- SUPPLIED RECORDS:
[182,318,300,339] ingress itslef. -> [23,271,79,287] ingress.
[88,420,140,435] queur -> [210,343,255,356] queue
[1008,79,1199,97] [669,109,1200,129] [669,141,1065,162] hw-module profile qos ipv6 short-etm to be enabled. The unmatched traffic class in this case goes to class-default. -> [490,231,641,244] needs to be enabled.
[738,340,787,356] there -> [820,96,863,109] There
...
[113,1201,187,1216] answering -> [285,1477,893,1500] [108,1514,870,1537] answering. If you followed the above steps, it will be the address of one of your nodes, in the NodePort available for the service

- WORK ORDER: Would you copy, unchanged, the stretch of the records above that begins at the line containing "[1008,79,1199,97] [669,109,1200,129] [669,141,1065,162]" and ends at the line containing "[738,340,787,356] there ->", and only that?

- TASK ANSWER:
[1008,79,1199,97] [669,109,1200,129] [669,141,1065,162] hw-module profile qos ipv6 short-etm to be enabled. The unmatched traffic class in this case goes to class-default. -> [490,231,641,244] needs to be enabled.
[738,340,787,356] there -> [820,96,863,109] There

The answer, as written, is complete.